-------- Records

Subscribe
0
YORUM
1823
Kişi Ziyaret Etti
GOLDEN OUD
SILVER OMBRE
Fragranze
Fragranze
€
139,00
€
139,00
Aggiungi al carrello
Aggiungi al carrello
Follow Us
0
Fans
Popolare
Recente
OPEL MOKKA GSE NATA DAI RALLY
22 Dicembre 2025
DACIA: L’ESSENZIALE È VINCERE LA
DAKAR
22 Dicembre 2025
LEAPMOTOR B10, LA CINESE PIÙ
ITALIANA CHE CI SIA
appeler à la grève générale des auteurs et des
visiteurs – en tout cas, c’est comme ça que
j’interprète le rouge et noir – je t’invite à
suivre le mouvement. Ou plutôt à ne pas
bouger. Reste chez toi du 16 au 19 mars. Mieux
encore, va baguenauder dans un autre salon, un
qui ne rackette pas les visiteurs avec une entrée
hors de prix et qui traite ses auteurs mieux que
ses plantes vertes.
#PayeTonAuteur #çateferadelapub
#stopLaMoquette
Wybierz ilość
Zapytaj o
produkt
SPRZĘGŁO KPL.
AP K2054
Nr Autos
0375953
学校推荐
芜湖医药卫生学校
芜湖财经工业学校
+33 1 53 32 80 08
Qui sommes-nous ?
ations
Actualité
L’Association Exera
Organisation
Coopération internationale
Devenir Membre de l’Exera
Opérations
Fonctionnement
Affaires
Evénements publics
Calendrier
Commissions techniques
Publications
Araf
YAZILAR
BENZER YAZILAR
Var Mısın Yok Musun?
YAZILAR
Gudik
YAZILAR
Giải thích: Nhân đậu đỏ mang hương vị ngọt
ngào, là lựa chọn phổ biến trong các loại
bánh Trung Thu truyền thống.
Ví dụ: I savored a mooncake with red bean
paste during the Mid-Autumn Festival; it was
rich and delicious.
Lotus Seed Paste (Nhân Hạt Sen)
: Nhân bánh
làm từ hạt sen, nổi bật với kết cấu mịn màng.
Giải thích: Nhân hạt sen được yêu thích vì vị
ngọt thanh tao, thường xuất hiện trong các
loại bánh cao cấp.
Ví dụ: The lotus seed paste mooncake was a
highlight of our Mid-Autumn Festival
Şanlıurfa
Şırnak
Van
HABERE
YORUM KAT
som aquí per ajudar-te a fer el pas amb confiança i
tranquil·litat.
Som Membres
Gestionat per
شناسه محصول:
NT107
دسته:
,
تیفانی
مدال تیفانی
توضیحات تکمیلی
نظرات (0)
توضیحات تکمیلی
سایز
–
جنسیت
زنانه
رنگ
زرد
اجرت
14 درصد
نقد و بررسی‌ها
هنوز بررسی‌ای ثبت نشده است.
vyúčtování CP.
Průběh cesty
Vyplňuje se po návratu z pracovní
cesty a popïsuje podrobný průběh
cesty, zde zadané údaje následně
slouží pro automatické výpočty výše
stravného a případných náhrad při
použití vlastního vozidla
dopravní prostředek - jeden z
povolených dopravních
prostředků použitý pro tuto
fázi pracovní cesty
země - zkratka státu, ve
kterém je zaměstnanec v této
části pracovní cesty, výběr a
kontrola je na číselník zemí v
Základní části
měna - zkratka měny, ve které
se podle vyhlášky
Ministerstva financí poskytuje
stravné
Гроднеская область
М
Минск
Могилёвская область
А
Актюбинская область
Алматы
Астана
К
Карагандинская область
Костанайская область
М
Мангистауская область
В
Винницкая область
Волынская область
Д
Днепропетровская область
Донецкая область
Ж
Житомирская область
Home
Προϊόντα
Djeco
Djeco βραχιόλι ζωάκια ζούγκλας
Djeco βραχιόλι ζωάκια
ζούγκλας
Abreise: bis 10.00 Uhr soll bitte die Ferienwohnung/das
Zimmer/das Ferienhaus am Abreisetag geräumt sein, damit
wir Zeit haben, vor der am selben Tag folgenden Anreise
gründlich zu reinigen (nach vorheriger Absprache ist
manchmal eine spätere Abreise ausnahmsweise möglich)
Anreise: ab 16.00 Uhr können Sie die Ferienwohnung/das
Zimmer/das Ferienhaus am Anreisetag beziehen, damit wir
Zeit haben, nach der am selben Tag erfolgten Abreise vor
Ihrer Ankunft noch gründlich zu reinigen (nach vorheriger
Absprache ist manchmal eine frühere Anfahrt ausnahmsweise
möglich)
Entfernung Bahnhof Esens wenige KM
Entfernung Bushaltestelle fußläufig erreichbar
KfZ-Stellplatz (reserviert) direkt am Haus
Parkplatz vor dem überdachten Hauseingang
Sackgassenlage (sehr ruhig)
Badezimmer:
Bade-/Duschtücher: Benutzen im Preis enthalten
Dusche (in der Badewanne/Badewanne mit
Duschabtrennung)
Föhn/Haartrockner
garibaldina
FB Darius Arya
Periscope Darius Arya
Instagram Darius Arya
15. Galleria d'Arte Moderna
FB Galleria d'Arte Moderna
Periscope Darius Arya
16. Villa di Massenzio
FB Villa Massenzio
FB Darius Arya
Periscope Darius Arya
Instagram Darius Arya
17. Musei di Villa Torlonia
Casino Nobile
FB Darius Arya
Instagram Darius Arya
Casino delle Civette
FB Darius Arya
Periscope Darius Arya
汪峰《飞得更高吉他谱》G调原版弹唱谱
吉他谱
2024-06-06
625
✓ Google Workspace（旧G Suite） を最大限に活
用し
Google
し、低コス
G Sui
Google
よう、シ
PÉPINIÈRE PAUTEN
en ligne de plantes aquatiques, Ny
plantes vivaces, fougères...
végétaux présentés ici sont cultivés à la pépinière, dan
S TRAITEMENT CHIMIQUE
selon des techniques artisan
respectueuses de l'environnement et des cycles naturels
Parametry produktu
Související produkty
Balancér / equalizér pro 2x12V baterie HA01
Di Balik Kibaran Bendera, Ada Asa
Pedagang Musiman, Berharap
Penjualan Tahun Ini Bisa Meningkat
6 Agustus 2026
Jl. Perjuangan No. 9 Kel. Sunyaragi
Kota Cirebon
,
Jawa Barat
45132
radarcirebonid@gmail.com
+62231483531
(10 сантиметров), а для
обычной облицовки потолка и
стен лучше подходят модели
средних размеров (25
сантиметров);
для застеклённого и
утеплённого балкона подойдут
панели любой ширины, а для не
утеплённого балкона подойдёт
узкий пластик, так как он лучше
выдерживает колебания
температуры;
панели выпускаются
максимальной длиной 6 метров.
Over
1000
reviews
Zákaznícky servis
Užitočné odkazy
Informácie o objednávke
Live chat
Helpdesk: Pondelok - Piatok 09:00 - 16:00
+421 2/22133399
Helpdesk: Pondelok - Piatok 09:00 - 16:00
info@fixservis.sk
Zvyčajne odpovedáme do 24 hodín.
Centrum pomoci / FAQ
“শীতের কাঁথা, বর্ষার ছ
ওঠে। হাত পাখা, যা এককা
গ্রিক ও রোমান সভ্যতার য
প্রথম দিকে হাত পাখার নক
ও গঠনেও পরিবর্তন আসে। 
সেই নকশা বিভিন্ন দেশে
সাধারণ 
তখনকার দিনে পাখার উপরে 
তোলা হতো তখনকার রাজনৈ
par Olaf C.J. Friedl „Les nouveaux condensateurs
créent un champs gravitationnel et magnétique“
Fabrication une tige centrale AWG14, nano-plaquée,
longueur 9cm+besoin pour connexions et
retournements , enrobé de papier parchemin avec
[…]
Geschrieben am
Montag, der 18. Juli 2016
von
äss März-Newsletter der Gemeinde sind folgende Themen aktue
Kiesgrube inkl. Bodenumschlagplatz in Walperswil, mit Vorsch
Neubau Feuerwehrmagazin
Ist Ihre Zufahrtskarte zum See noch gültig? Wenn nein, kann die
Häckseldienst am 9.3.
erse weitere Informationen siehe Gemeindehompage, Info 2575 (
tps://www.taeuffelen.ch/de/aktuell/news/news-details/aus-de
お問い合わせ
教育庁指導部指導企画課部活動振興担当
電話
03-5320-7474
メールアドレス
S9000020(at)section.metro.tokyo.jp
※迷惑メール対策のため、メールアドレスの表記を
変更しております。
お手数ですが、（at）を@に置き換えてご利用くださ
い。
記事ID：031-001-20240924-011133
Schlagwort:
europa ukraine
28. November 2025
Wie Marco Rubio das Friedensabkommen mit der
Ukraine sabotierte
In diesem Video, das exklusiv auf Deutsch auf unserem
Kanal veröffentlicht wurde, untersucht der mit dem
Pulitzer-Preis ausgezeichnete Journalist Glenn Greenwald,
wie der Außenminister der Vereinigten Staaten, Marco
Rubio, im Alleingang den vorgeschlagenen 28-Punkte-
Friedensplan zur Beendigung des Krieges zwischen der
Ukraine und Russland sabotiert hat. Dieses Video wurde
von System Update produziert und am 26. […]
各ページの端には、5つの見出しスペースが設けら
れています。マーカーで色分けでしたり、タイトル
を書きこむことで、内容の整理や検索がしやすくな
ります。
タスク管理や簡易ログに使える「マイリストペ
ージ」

----------------

**Work task**
Look back at the entries above and repeat, unchanged, every line from the line holding "Djeco βραχιόλι ζωάκια ζούγκλας" through the line holding "gründlich zu reinigen (nach vorheriger Absprache".

**Answer section**
Djeco βραχιόλι ζωάκια ζούγκλας
Djeco βραχιόλι ζωάκια
ζούγκλας
Abreise: bis 10.00 Uhr soll bitte die Ferienwohnung/das
Zimmer/das Ferienhaus am Abreisetag geräumt sein, damit
wir Zeit haben, vor der am selben Tag folgenden Anreise
gründlich zu reinigen (nach vorheriger Absprache ist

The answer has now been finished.